Researching integrated explicit and implicit offensive language taxonomy

Dates: July 5, 2022 to July 10, 2022

Duration: 5 days

Applicant: Giedre Valunaite Oleskeviciene

Venue: Porto, Portugal

Host Institution: Centre of Linguistics of the University of Porto

Host: Purificação Silvano

Involved WGs: WG4

DESCRIPTION

The aim of the STSM was extending the available resources and providing the taxonomy for linguistic processing of offensive language identification working on refining the annotation model of explicit and implicit offensive language tagging by cooperating with the team of researchers from Centre of Linguistics of the University of Porto who are engaged in the scientific research on lexical resource construction, lexicons, text and speech, translation, computational linguistics, etc. The Centre of Linguistics of the University of Porto joined the initiative of creating an integrated model of explicit and implicit offensive language taxonomy and carried out annotation experiments on offensive discourses in selected English social media materials which the research team is working on in Use Case 4.1.1. The aim of the STSM was closely related to the main aim of NexusLinguarum action pointed out in the Memorandum of Understanding, which is construction of multilingual and semantically interoperable linguistic data extending the set of available resources. It was also related to the objectives of work group 4 working on the use cases and focusing especially on offensive language in media texts and work group 2 working towards low-resourced languages.

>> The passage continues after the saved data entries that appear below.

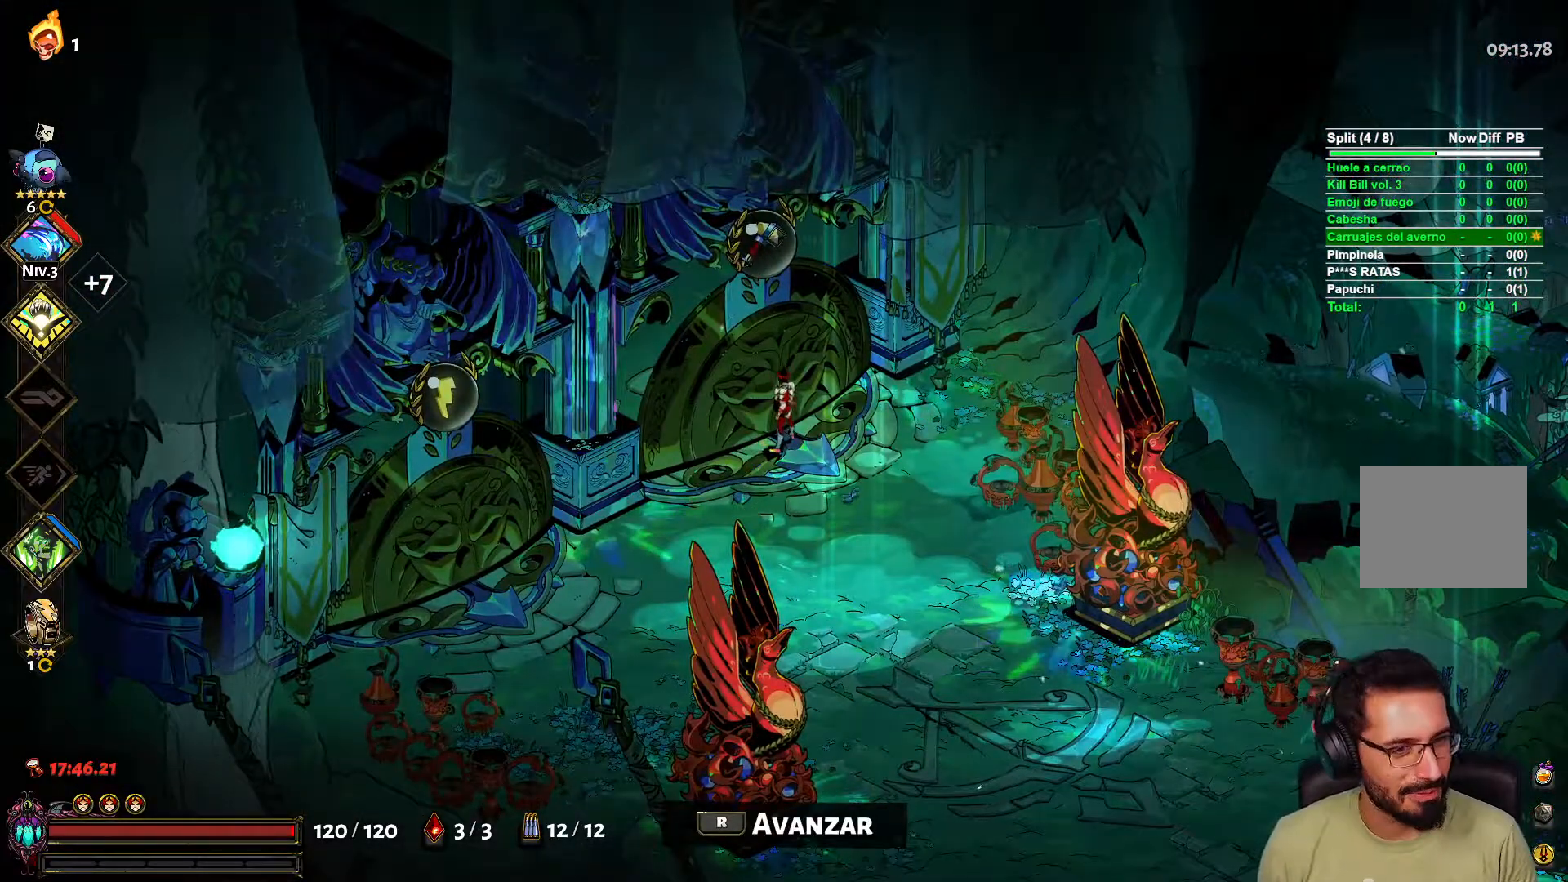
{"buttons": [], "left_stick": "center", "right_stick": "center", "events": []}
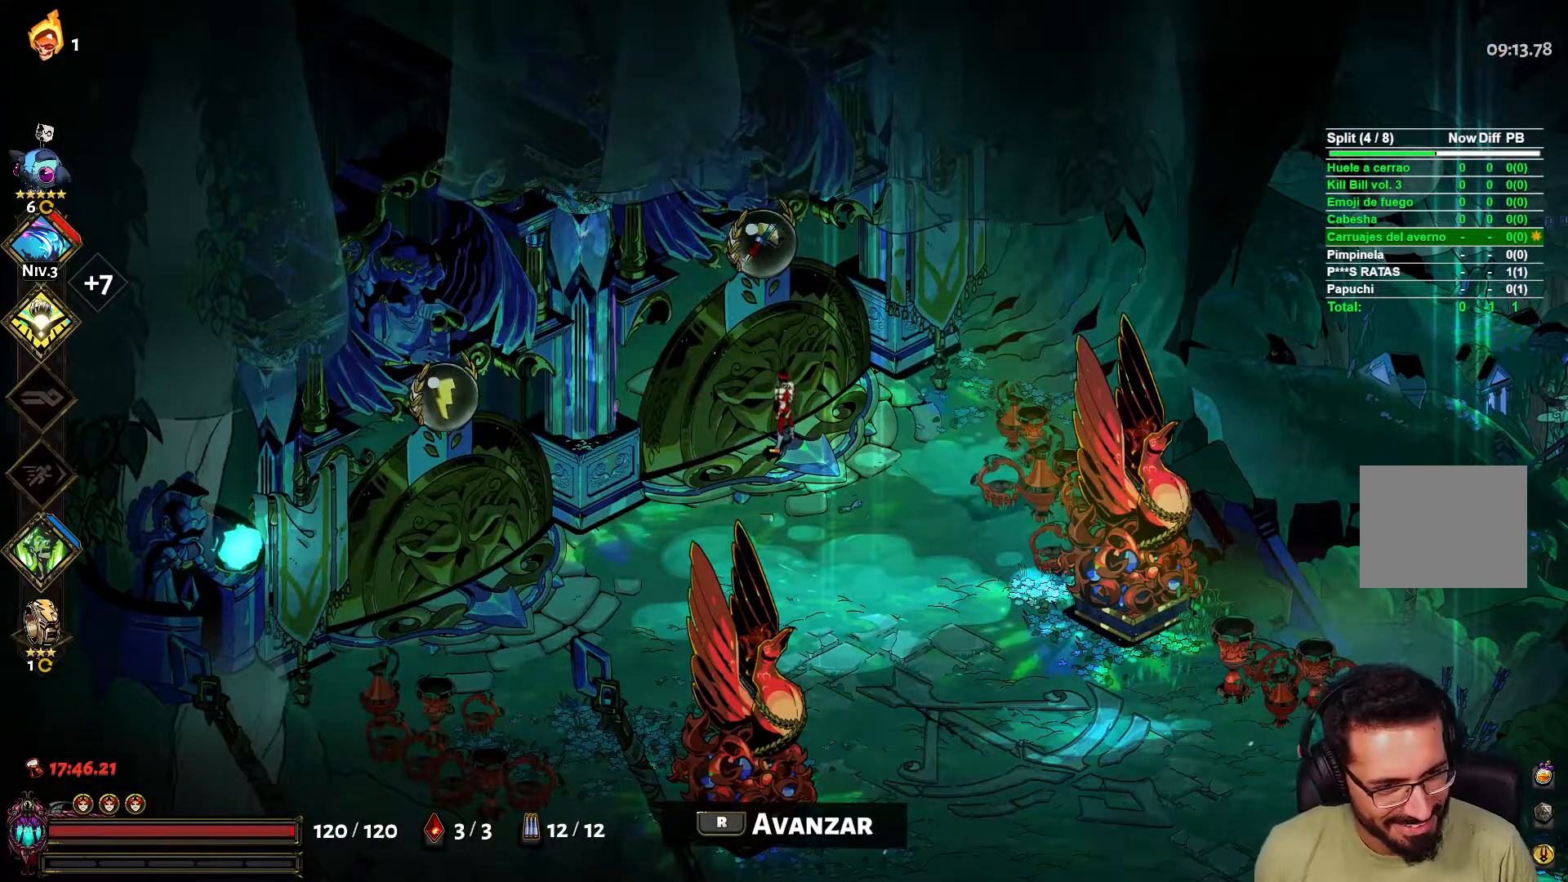
{"buttons": [], "left_stick": "center", "right_stick": "center", "events": []}
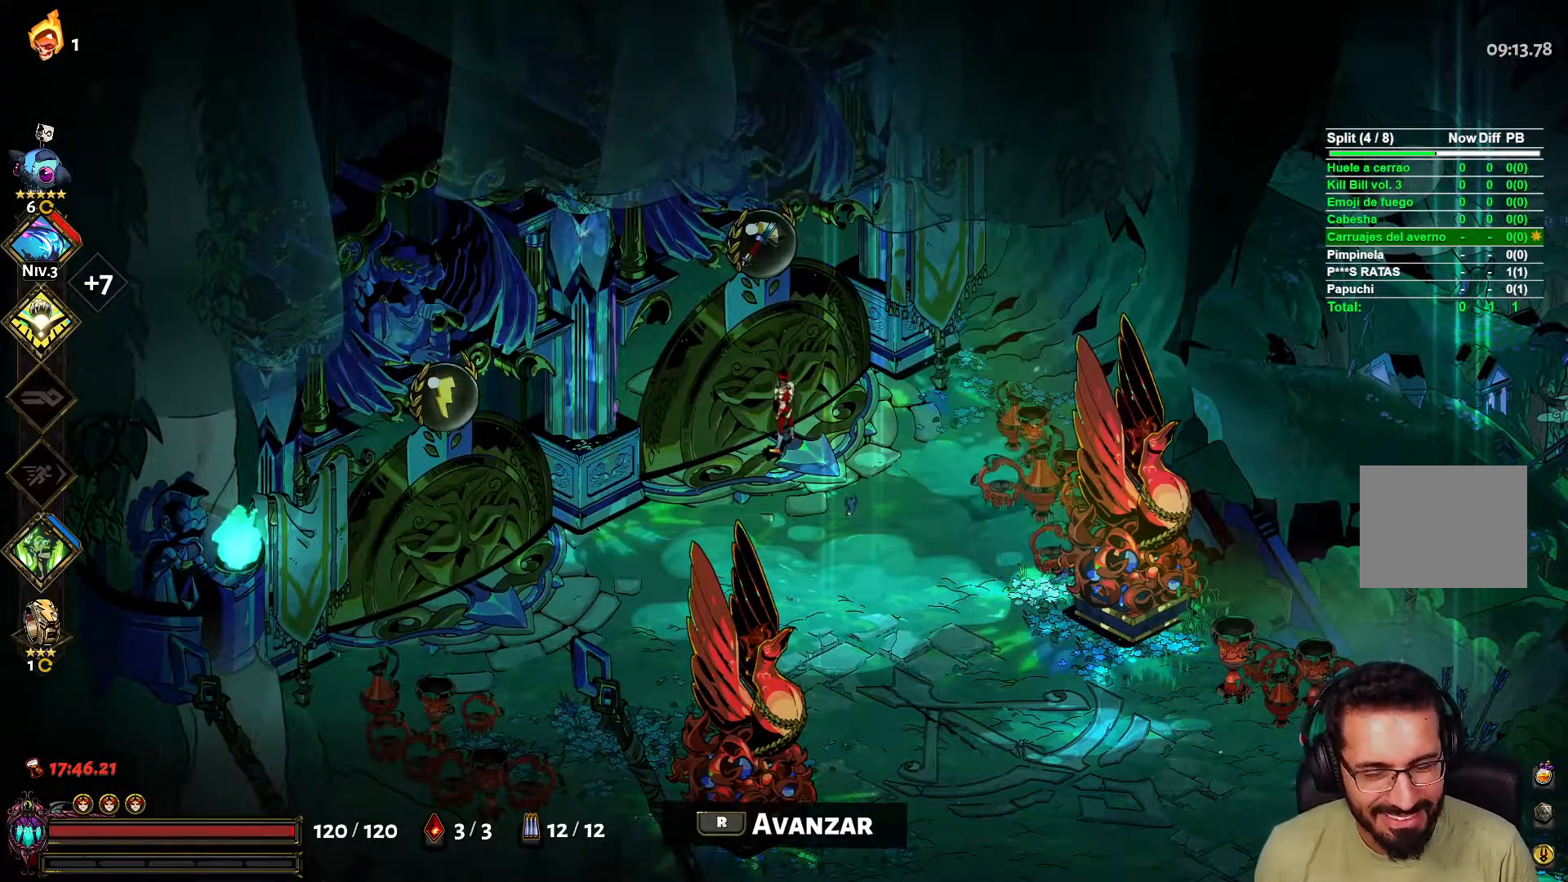
{"buttons": [], "left_stick": "center", "right_stick": "center", "events": [[67, "left_stick", "up-left"], [283, "left_stick", "center"]]}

The aim of the STSM was achieved by analysing the offensive discourses on the publicly available 25 web-based hate speech datasets and performing the semantic annotation experiment in the INCEpTION tool. The steps of the research performed included the following. First, the integrated model of explicit and implicit offensive language taxonomy was applied to perform the semantic annotation on web-based hate speech datasets in the INCEpTION tool. Then, the experiment data was processed refining our annotation categories. The results led to the more refined offensive explicitness and implicitness categorization criteria.